**Work instruction**
Retype all the entries word for word, but omit the pictures.

**Records for this exercise**
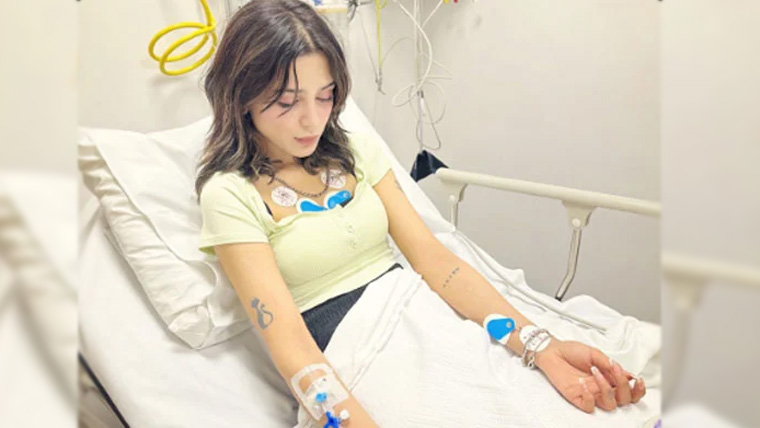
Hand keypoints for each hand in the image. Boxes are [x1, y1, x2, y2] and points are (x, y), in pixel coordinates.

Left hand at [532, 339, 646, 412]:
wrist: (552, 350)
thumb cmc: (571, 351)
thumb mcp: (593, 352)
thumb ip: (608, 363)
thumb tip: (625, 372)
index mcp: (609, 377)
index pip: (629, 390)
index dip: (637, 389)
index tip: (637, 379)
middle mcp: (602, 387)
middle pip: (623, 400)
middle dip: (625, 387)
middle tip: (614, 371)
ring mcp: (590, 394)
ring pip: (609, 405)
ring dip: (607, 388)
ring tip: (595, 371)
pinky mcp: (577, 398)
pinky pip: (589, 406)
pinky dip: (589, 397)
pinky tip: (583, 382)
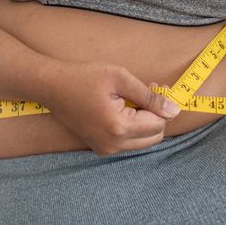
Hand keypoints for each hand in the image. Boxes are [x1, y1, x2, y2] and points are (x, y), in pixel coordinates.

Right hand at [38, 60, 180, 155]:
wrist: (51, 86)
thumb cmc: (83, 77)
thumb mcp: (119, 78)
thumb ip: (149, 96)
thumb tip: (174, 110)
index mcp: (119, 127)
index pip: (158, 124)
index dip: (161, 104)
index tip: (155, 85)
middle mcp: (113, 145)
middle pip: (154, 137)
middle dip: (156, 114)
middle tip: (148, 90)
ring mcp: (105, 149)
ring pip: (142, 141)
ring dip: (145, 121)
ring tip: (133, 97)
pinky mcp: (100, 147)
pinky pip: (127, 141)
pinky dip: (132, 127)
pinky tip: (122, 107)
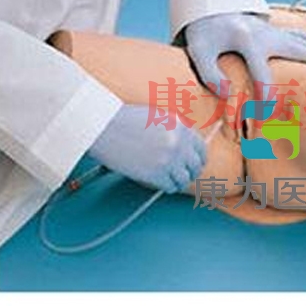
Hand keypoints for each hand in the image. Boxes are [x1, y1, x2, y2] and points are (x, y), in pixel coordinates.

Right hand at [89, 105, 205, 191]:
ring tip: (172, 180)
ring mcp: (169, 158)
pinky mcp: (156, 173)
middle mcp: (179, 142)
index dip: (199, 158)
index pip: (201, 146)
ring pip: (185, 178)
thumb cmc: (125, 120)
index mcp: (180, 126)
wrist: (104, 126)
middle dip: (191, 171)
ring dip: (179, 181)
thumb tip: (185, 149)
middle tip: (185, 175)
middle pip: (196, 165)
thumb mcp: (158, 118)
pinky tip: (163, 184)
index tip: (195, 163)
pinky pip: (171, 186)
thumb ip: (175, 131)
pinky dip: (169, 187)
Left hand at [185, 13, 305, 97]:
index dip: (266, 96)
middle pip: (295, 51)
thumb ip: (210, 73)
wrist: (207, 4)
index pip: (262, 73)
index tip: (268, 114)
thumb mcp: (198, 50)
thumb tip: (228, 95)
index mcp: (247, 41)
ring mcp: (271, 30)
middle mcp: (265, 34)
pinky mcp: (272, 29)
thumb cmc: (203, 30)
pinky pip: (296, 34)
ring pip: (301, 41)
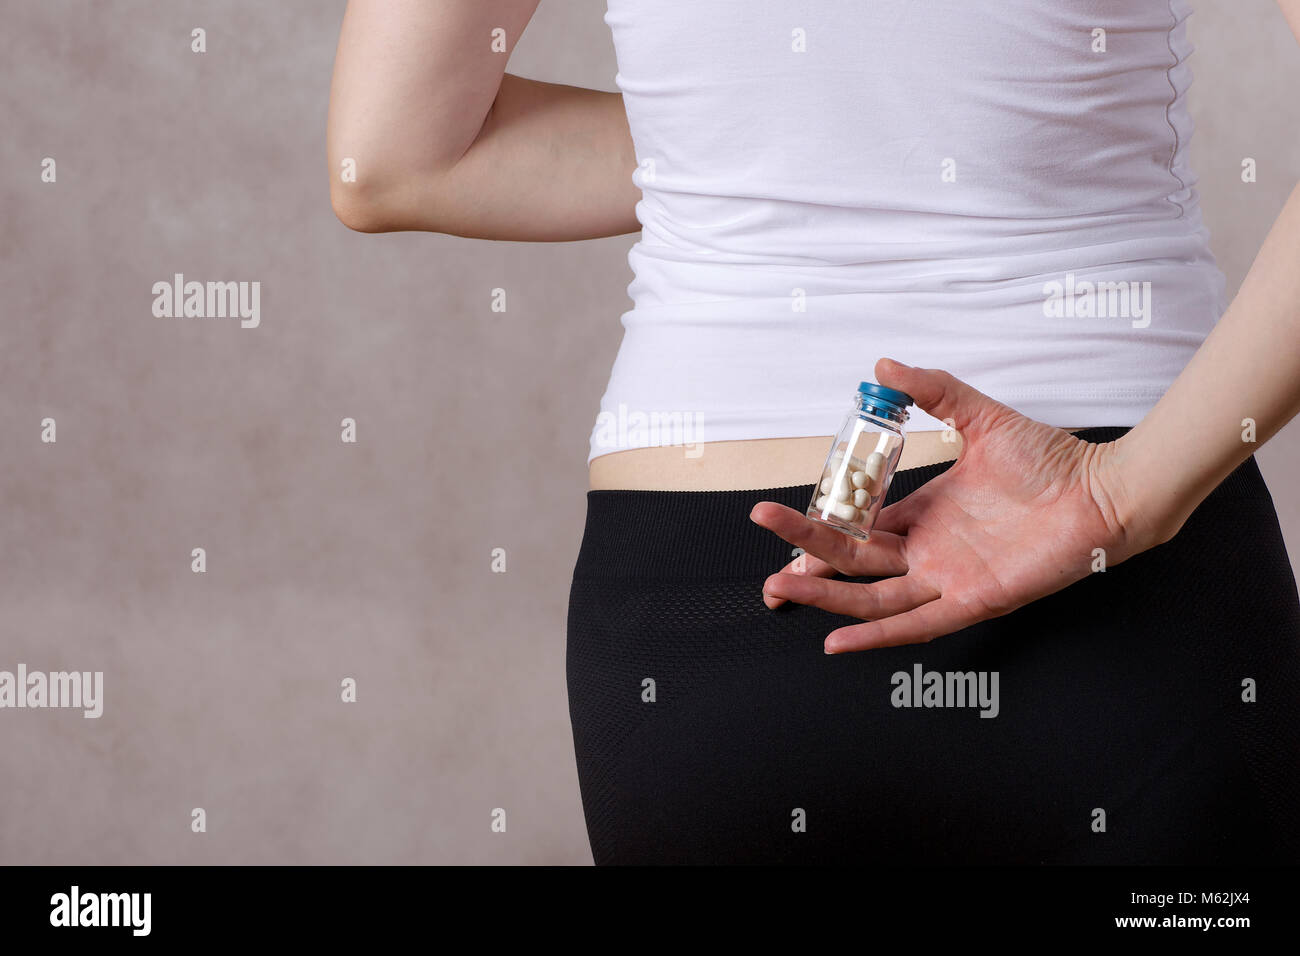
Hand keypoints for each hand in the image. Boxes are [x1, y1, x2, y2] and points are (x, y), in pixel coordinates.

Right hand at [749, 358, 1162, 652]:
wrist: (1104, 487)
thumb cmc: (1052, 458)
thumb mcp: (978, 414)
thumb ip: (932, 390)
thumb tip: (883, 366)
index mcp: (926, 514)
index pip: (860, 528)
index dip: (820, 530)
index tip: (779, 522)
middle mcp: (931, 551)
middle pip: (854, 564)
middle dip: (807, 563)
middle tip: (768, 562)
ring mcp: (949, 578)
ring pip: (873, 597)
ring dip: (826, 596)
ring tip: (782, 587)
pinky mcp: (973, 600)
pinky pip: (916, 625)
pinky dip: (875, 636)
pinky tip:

**Final answer**
Hand keypoints for each hand in the image. Boxes are [x1, y1, x2, y2] and points are (x, y), in pixel coordinates.

Left hand at [532, 339, 646, 412]:
wrist: (552, 350)
thumb cmc: (571, 351)
thumb mcp: (593, 352)
thumb ip: (608, 363)
thumb tip: (625, 372)
index mcp: (609, 377)
index pip: (629, 390)
index dip: (637, 389)
index tip: (637, 379)
middle mcp: (602, 387)
middle pip: (623, 400)
middle dip: (625, 387)
middle tip: (614, 371)
ring mcp: (590, 394)
ring pip: (609, 405)
ring dip: (607, 388)
ring tip: (595, 371)
pinky mcp: (577, 398)
pinky pip: (589, 406)
pinky dip: (589, 397)
pinky tip: (583, 382)
Hand keypoints for each hand in the image. Boxes are [x1, y1, x2, y2] and points are (x, y), in pixel coordinates.

Right hand at [38, 60, 180, 155]:
wrist: (51, 86)
thumb cmc: (83, 77)
thumb mcp: (119, 78)
thumb ip: (149, 96)
thumb tip: (174, 110)
index mcp: (119, 127)
index pip: (158, 124)
index dip: (161, 104)
index tip: (155, 85)
middle mcp: (113, 145)
middle pip: (154, 137)
middle dip: (156, 114)
middle tip: (148, 90)
ring mcp: (105, 149)
ring pip: (142, 141)
ring dip: (145, 121)
ring tip: (133, 97)
pinky mcp: (100, 147)
pinky pip: (127, 141)
pinky dip: (132, 127)
pinky tip: (122, 107)
Hand keypoints for each hand in the image. Boxes are [x1, y1, x2, y2] and points are (x, y), in pixel coordinates.

Right hand at [89, 105, 205, 191]:
ring tip: (172, 180)
ring mcp: (169, 158)
pinky mcp: (156, 173)
middle mcp: (179, 142)
index dip: (199, 158)
index pip: (201, 146)
ring pip: (185, 178)
thumb cmc: (125, 120)
index mcp: (180, 126)
wrist: (104, 126)
middle dip: (191, 171)
ring dip: (179, 181)
thumb tip: (185, 149)
middle tip: (185, 175)
middle pip: (196, 165)
thumb mcp: (158, 118)
pinky tip: (163, 184)
index tip: (195, 163)
pinky pip: (171, 186)
thumb ip: (175, 131)
pinky dip: (169, 187)
Left hand at [185, 13, 305, 97]:
index dip: (266, 96)
middle pip: (295, 51)
thumb ip: (210, 73)
wrist: (207, 4)
index pip: (262, 73)
index tip: (268, 114)
thumb mcp: (198, 50)
thumb tip: (228, 95)
index mcp: (247, 41)
ring mcp: (271, 30)
middle mcp: (265, 34)
pinky mcp: (272, 29)
thumb cmc: (203, 30)
pinky pip: (296, 34)
ring pip: (301, 41)
Hand keypoints for each hand in the image. Boxes are [x1, y1, x2, y2] and points are (x, y), in pixel coordinates.

Right hand at [749, 358, 1162, 652]:
wrist: (1104, 487)
thumb cmc: (1052, 458)
thumb mcp: (978, 414)
thumb ip: (932, 390)
thumb tip: (883, 366)
index mcp: (926, 514)
index pip: (860, 528)
index dip: (820, 530)
index tip: (779, 522)
middle mcp: (931, 551)
middle pip: (854, 564)
middle dip: (807, 563)
middle tip: (768, 562)
ring mcp: (949, 578)
ring pip: (873, 597)
ring dip: (826, 596)
ring tip: (782, 587)
pinky mcp: (973, 600)
pinky pip: (916, 625)
pinky dip: (875, 636)
pinky tip:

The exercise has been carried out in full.